TASK STATEMENT - In the listing that follows, how many lines contain "down"? Give the number only.

DATA BELOW -
════
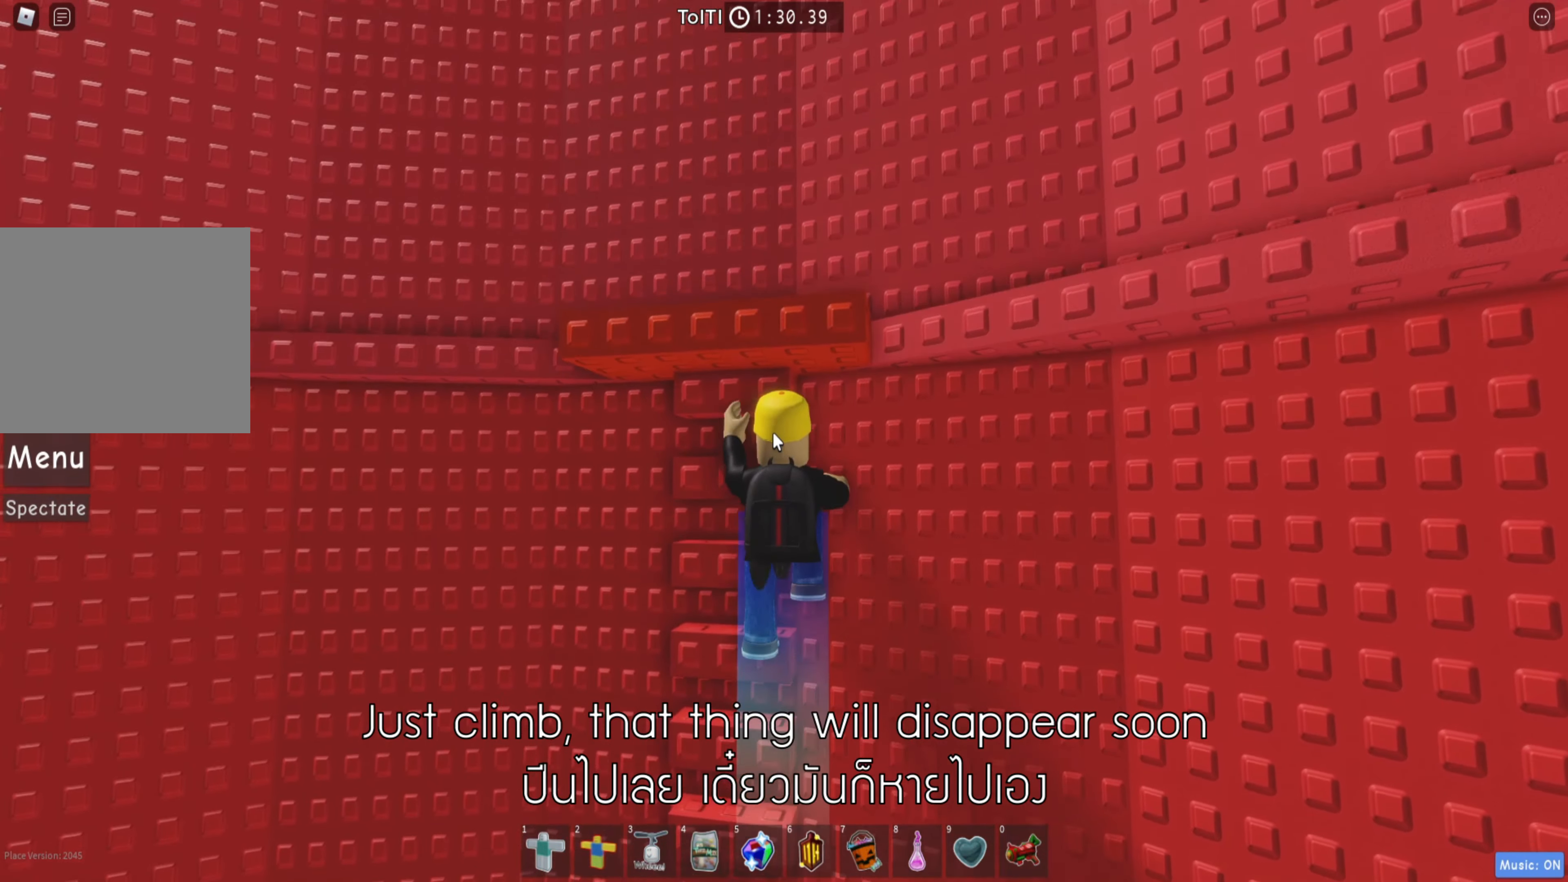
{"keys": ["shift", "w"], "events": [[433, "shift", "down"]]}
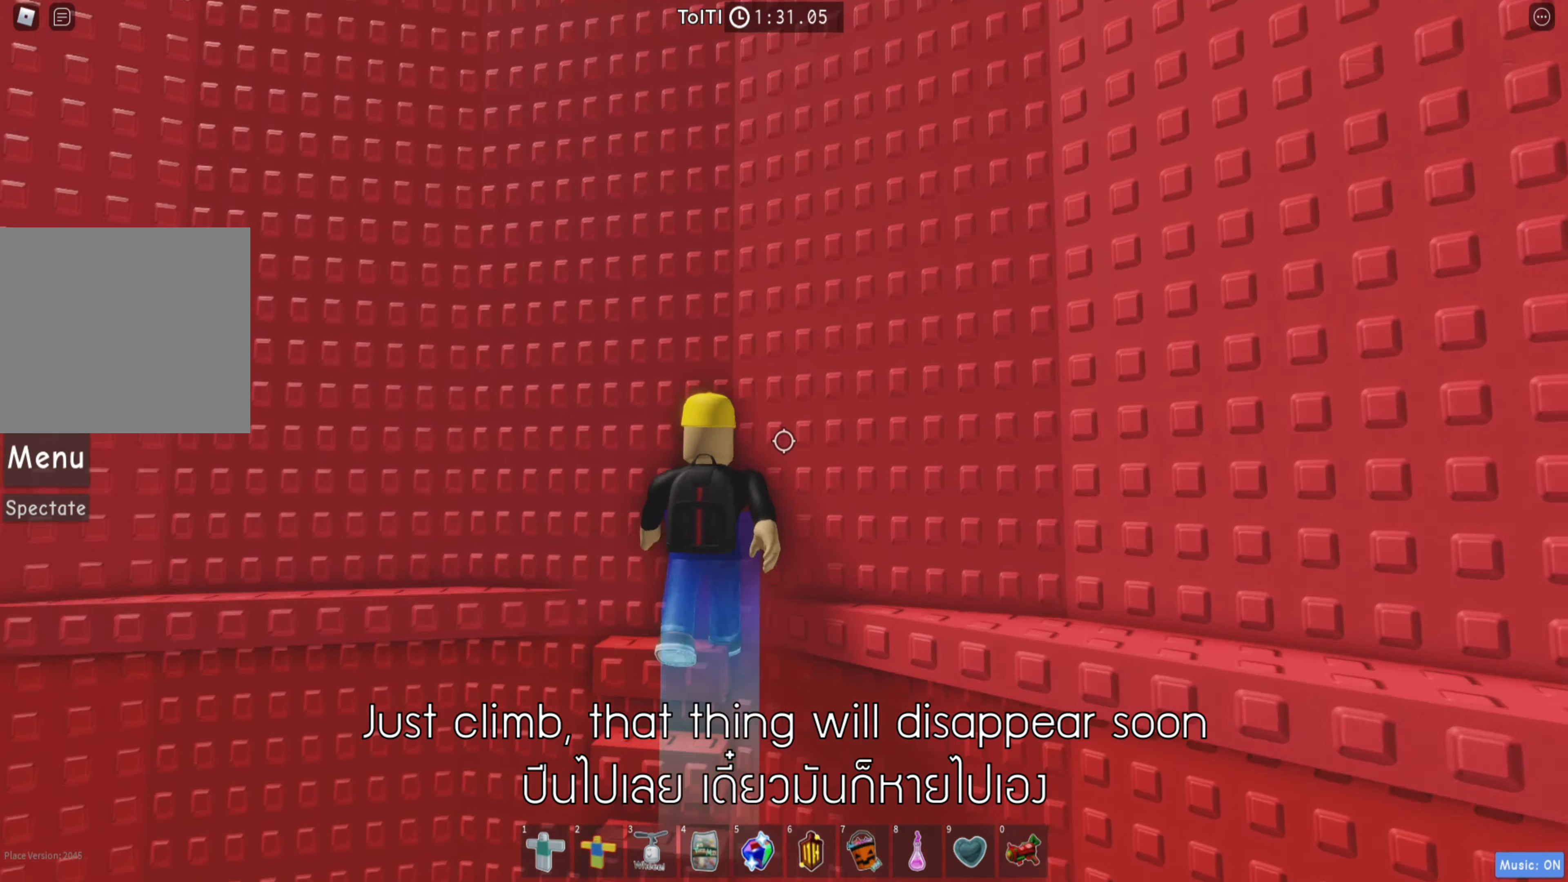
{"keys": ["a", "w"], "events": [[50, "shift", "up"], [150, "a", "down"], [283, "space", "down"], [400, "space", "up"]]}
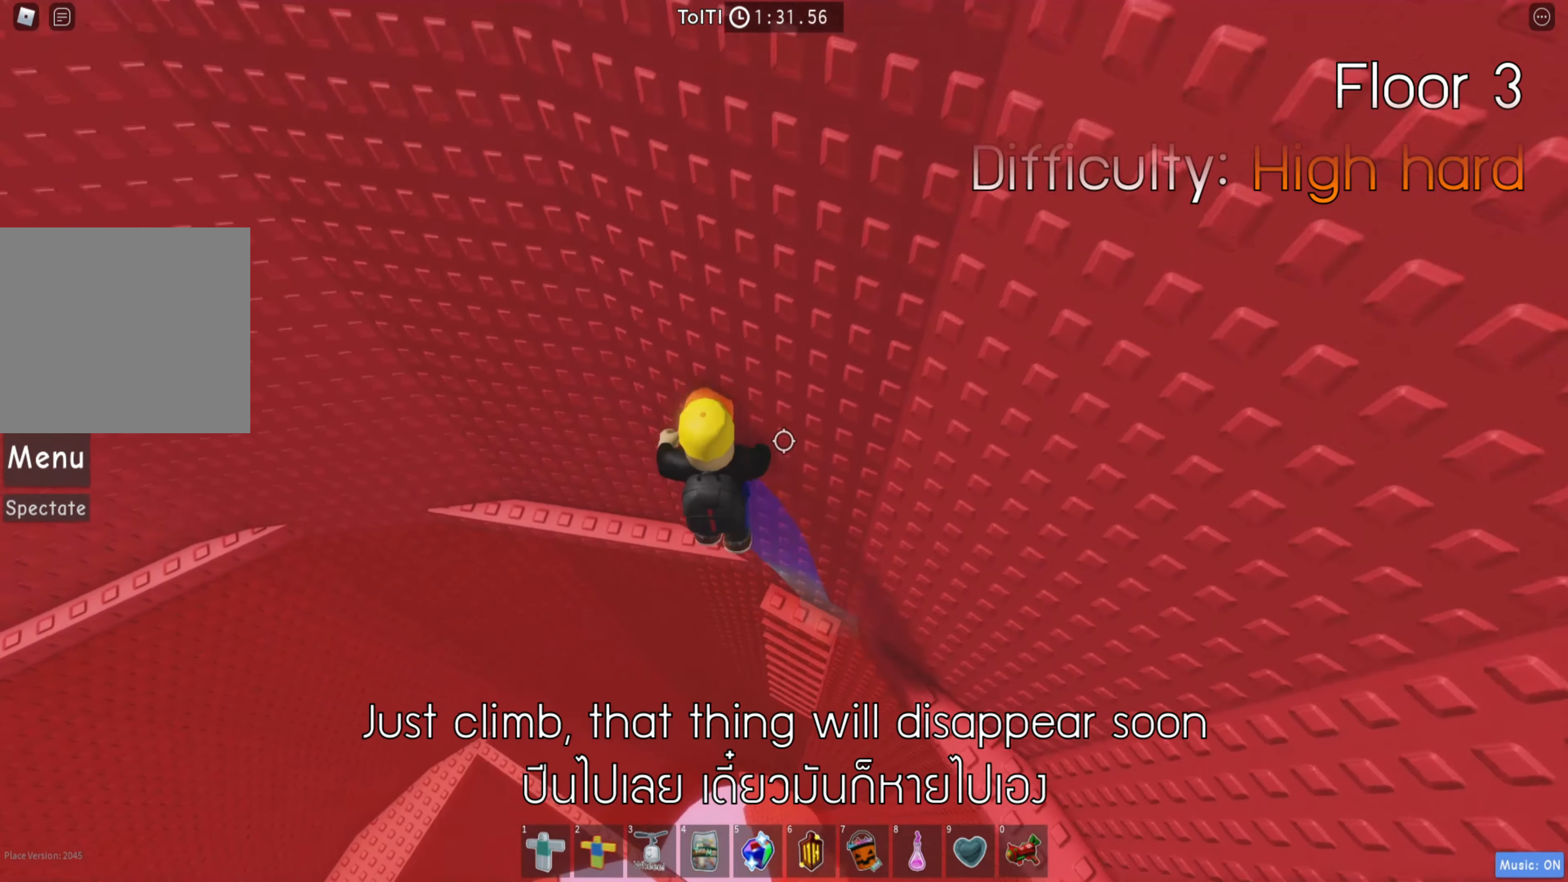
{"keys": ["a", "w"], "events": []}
════
OUTPUT - 2